TASK TO CARRY OUT: Exactly as they stand, give the records below again, with no images.

RECORD EXTRACTS:
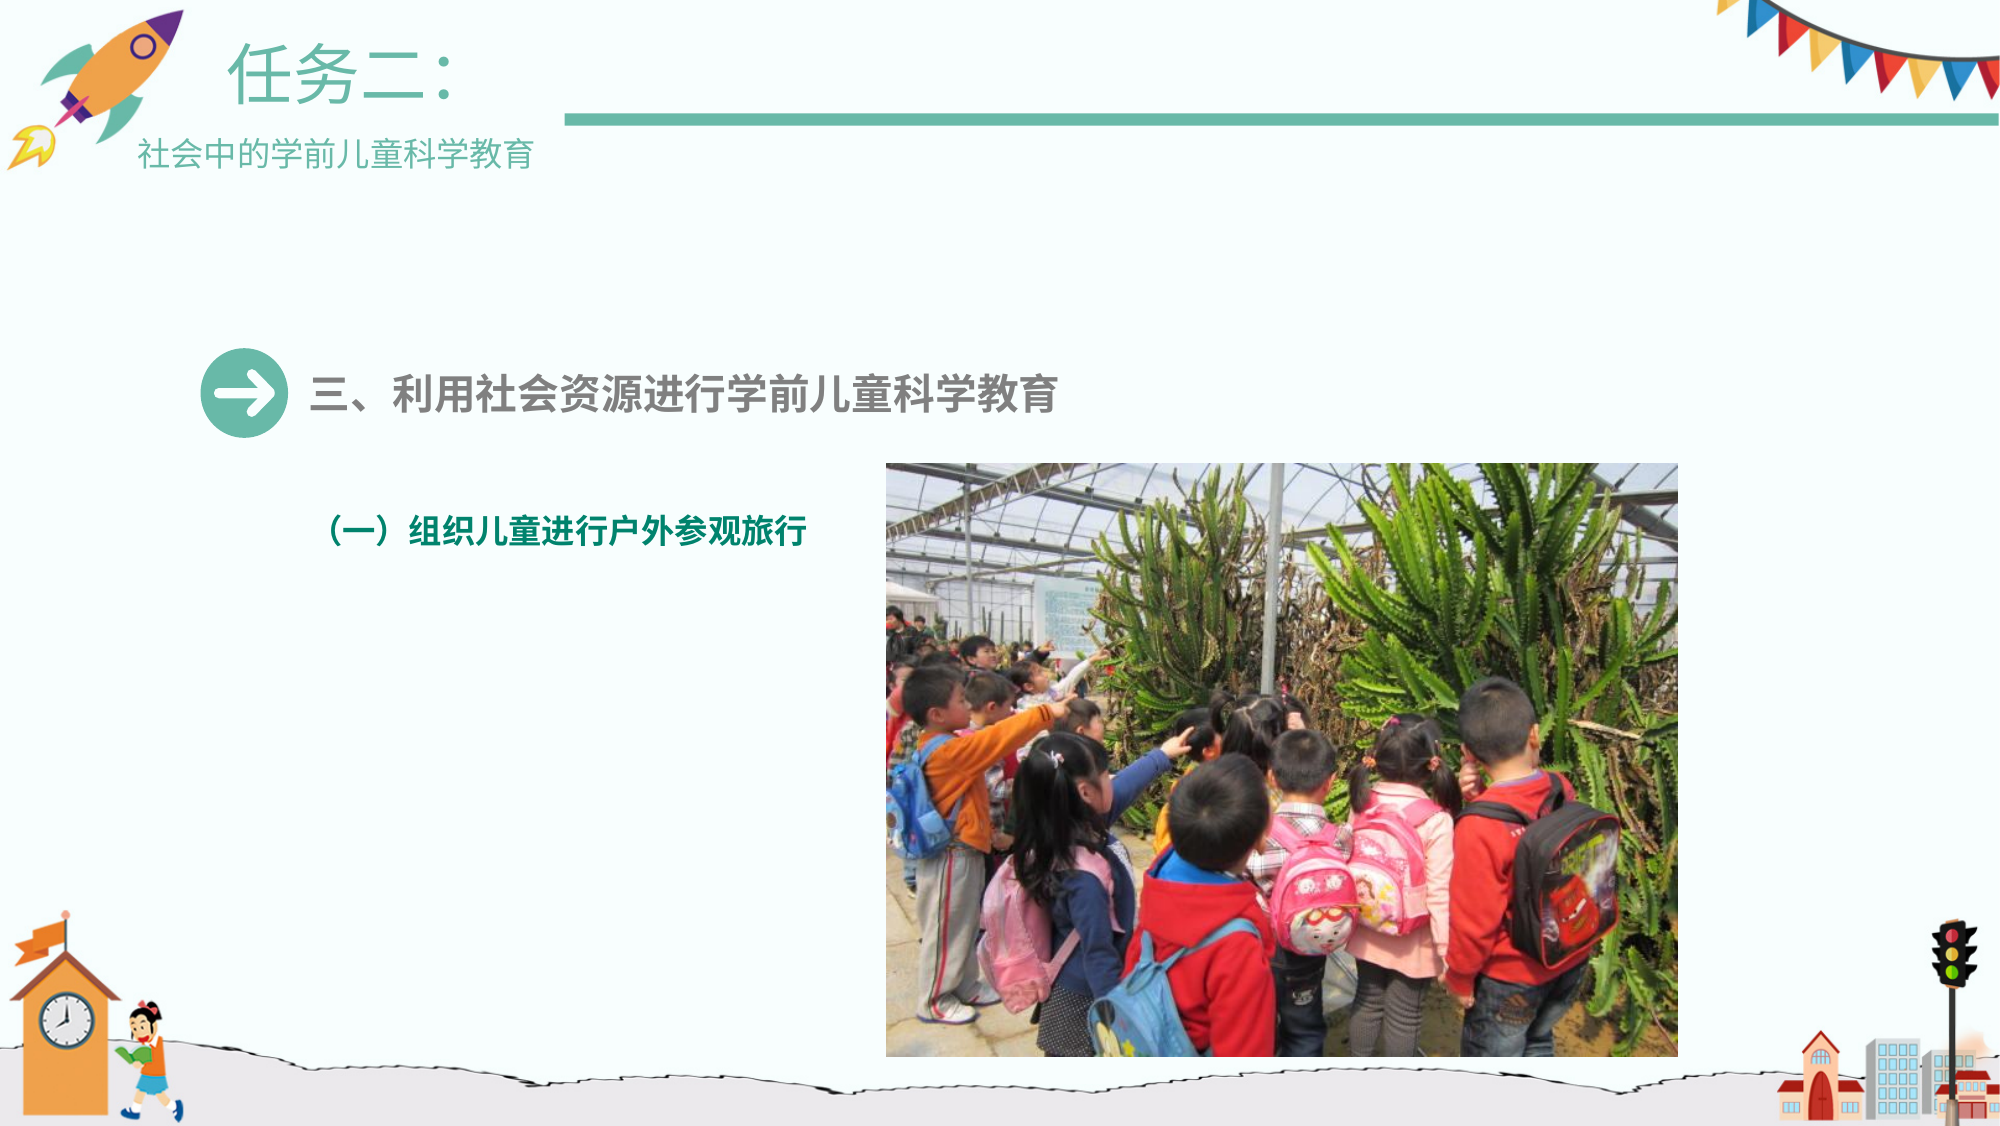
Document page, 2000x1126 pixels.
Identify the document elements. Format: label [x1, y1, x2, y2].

text_box [200, 347, 1738, 560]
text_box [132, 32, 2000, 174]
picture [0, 0, 2000, 1126]
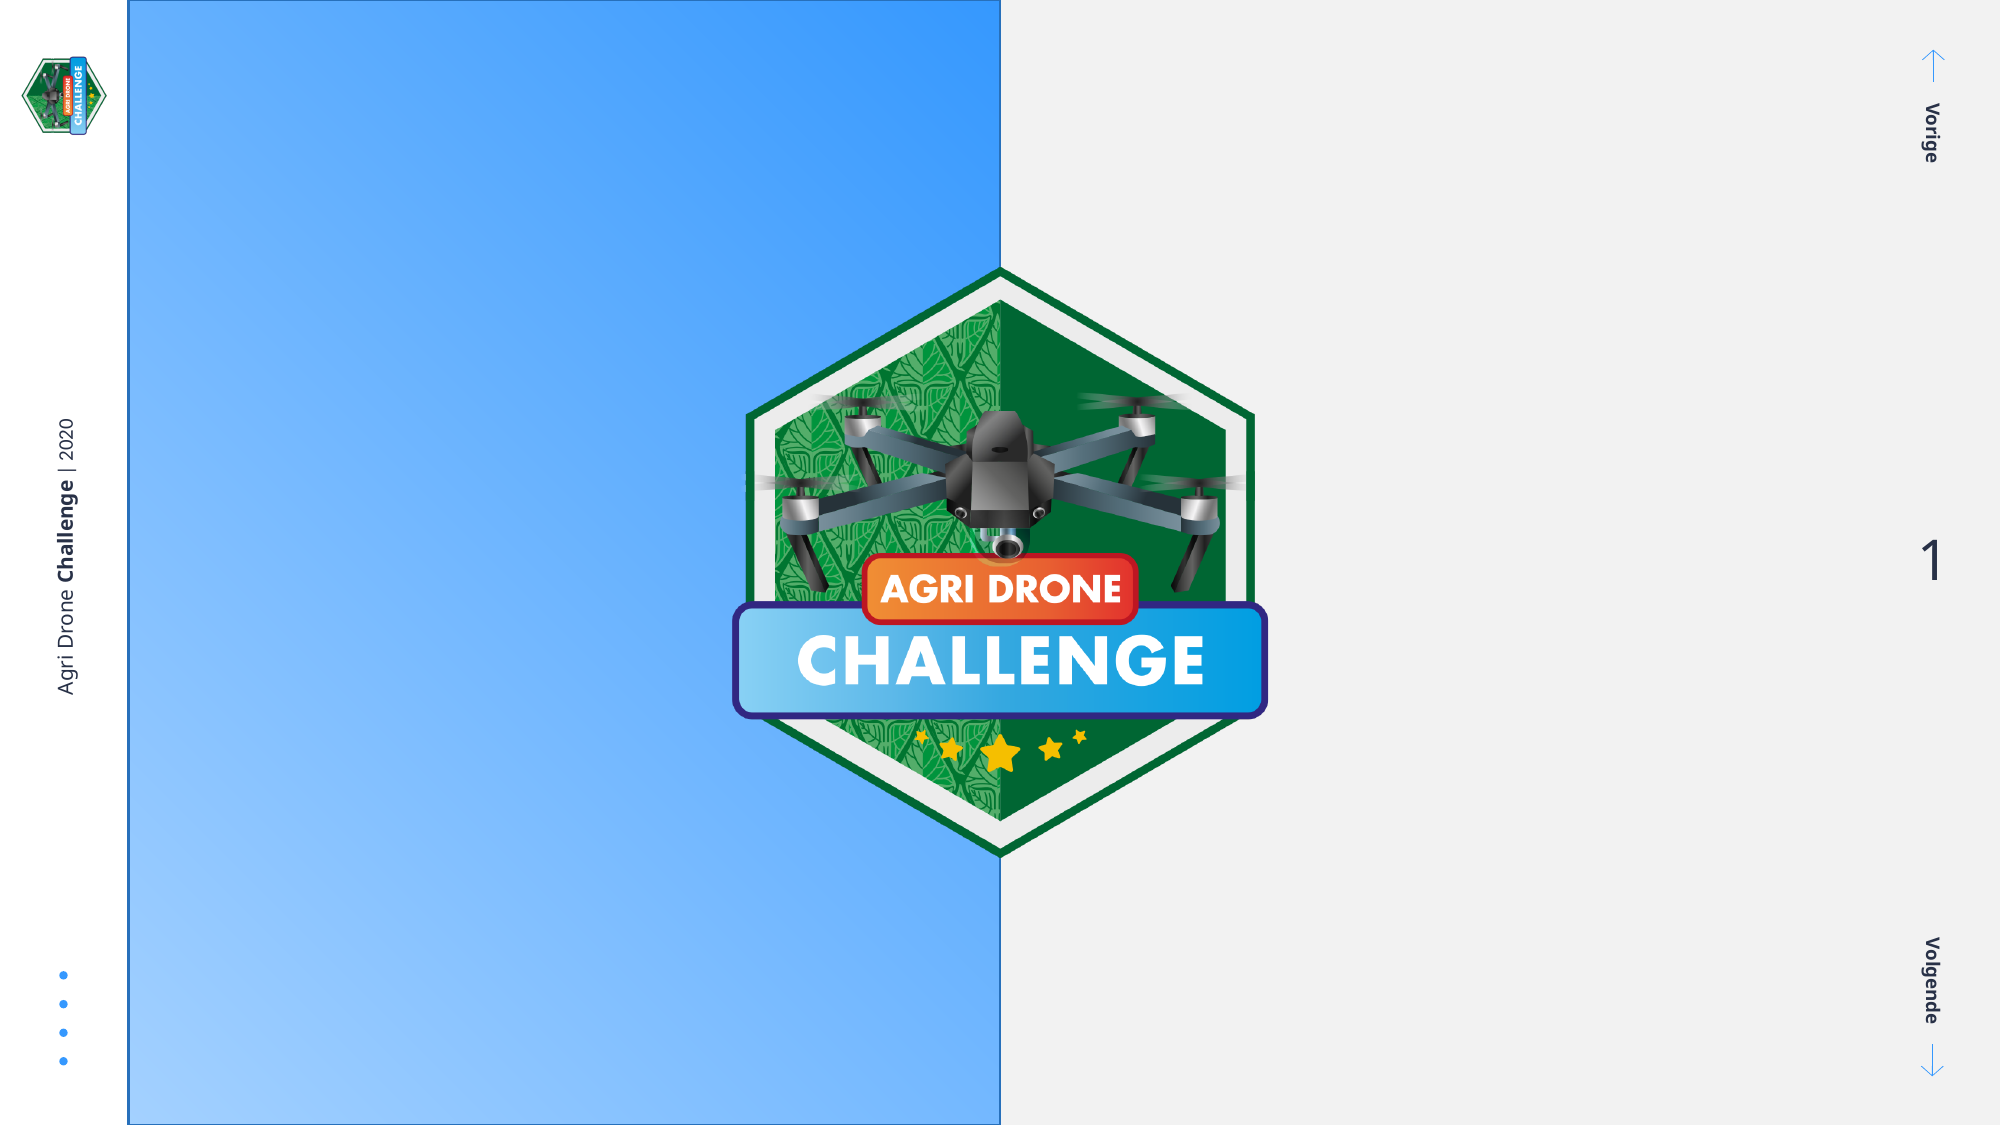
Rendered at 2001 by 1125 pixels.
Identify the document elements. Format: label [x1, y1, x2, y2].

RESPONSE BELOW:
Document page, 2000x1126 pixels.
Identify the document elements. Format: label [x1, y1, x2, y2].

text_box [200, 347, 1738, 560]
text_box [132, 32, 2000, 174]
picture [0, 0, 2000, 1126]
Rendered at 2001 by 1125 pixels.
Identify the document elements. Format: label [x1, y1, x2, y2].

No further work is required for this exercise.